BEGIN SUPPLIED TEXT
Clara Barton: A Centenary Tribute to the World's Greatest Humanitarian Founder of the American Red Cross Society, Author of the American Amendment to the International Red Cross Convention of Geneva, Founder of the National First Aid Association of America

Part 3

Chapter 33,695 wordsPublic domain

Lo! The Christmas morn is breaking, Bring the angels bright array, For the Christian world is waking, And the Lord is born to-day. Shout then, brothers; shout and pray, For the blessed Lord is born to-day.

No more tears and pain and sorrow, Hark! I hear the angels say Blessed be the bright to-morrow, For the Lord is born to-day. Shout then, sisters; shout and pray, For the blessed Lord is born to-day.

Forget your night of sad disaster, Cast your burdens all away, Wait the coming of the Master, For the Lord is born to-day. Shout then, children; shout and pray, For the blessed Lord is born to-day.

In the sunlight, soft and golden, Round the babe the angels play; List, their notes so grand and olden, Lo! The Lord is born to-day. Shout, all people; shout and pray, For the blessed Lord is born to-day.

VII

The life of Clara Barton should be familiarized to every child.

Woonsocket (R. I.) _Call._

Learning to ride, Clara, is just learning a horse.

BROTHER DAVID (“Buffalo Bill”) in 1826.

How can I learn a horse, David? SISTER CLARA.

Catch hold of his mane, baby, and just feel the horse a part of yourself—the big half of the task being.

BROTHER DAVID. _Heroines of Service._

Love me, love my dog. HEYWARD’S PROVERBS.

The one absolutely unselfish friend that a man can have in this selfish world, the one that never deserts him, and the one that never proves ungrateful, or traitorous, is his dog. SENATOR VEST.

We are two travellers, Roger and I—Roger’s my dog—so fond, so unselfish, so forgiving. JOHN TOWNSEND TROWBRIDGE.

I have seen many friends in my travels, Some friends whom the world would call game, But the friendship of my old dog Roger Would put all the others to shame. WILLIAM DEVERE.

I would rather be a dog and bay at the moon Than such a Roman. JULIUS CAESAR.

Every dog has his day, why not I? Dogs are very much like people— I am Preacher Smith’s dog, whose dog are you? ABBIE N. SMITH, “_Bobtail Dixie_.”

A horse! a horse! my kingdom for a horse! SHAKESPEARE.

O for a horse with wings. CYMBELINE.

Champing his foam, and bounding o’er the plain, Arch his high neck and graceful spread his mane. SIR R. BLACKMORE.

A good rider on a good horse is as much above himself and others as the world can make him. LORD HERBERT.

I die,—but first have possessed And come what may, I _have been blessed_. BYRON.

Aspiration sees only one side of every question; possession, many.
END SUPPLIED TEXT
CHALLENGE: In the Christmas verses of the Clara Barton tribute above, list every group called upon in the lines that begin with "Shout," in the order the verses present them.
BEGIN SUPPLIED INFORMATION
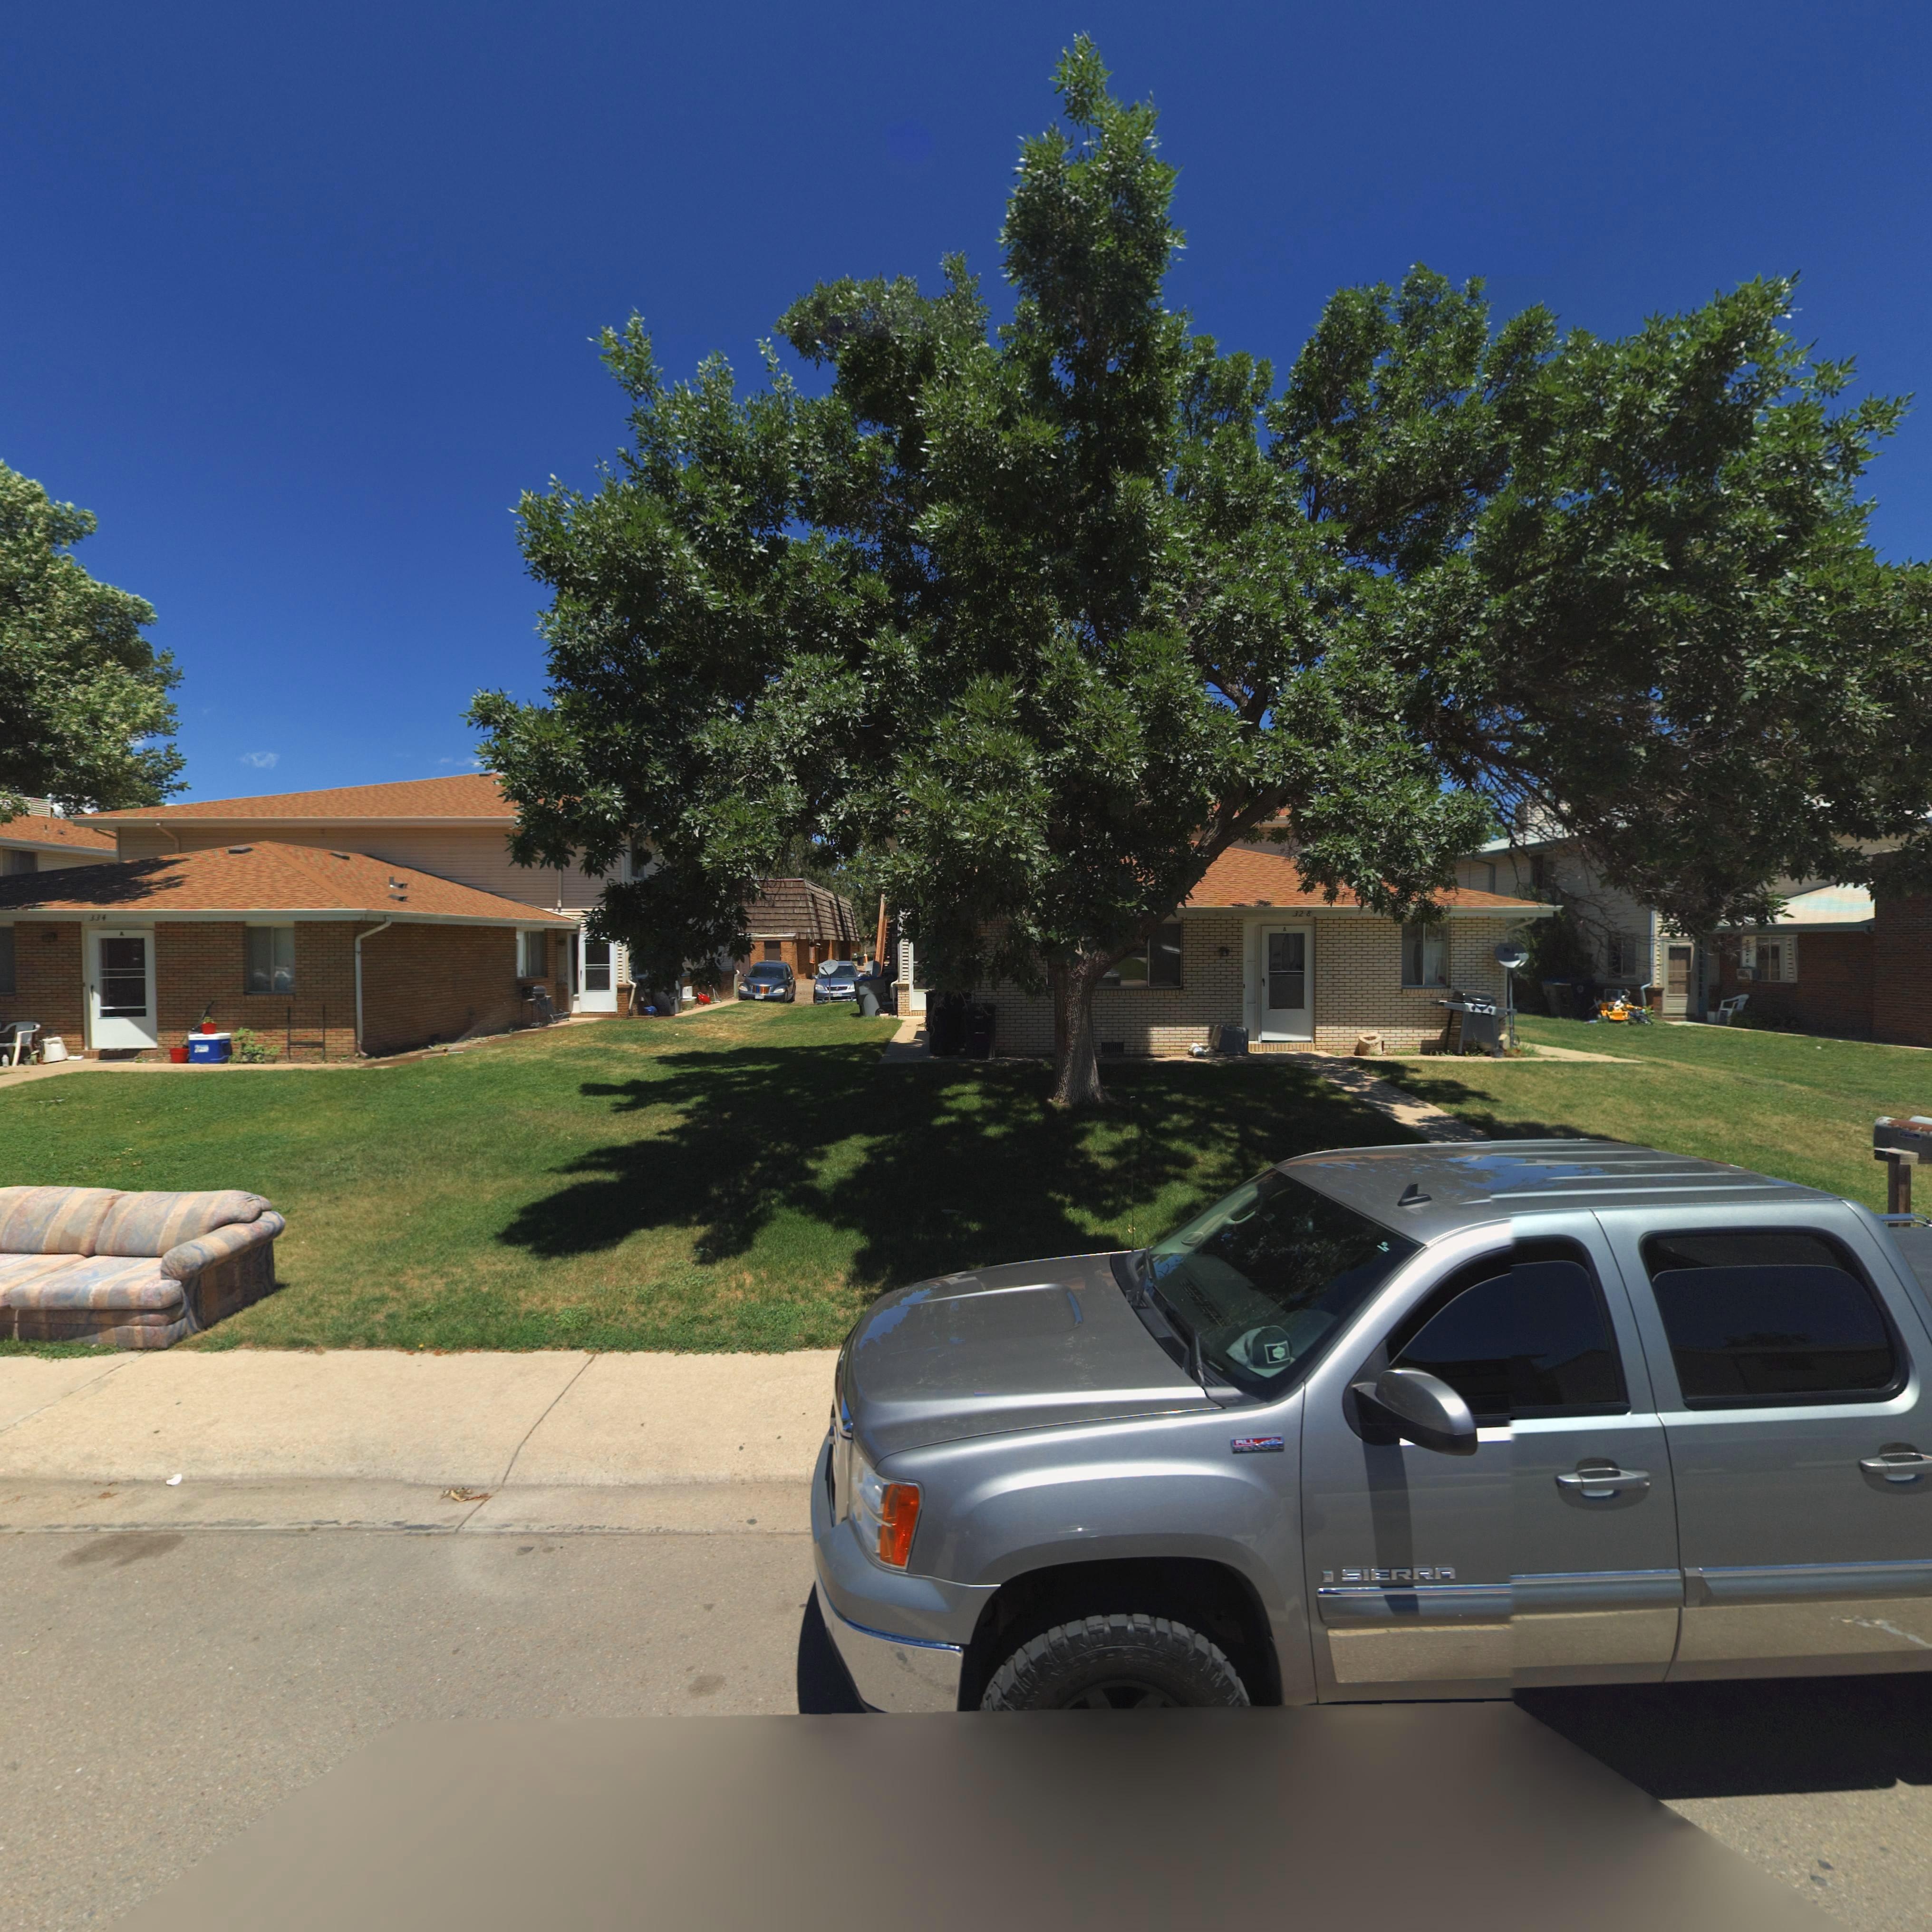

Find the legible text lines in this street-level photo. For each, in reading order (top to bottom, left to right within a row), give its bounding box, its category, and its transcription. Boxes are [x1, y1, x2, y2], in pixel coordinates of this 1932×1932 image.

[88, 913, 106, 921] StreetNumber: 334
[1292, 909, 1312, 917] StreetNumber: 328
[1282, 927, 1286, 931] StreetNumber: A
[119, 931, 124, 936] StreetNumber: A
END SUPPLIED INFORMATION
EXPECTED ANSWER: brothers, sisters, children, all people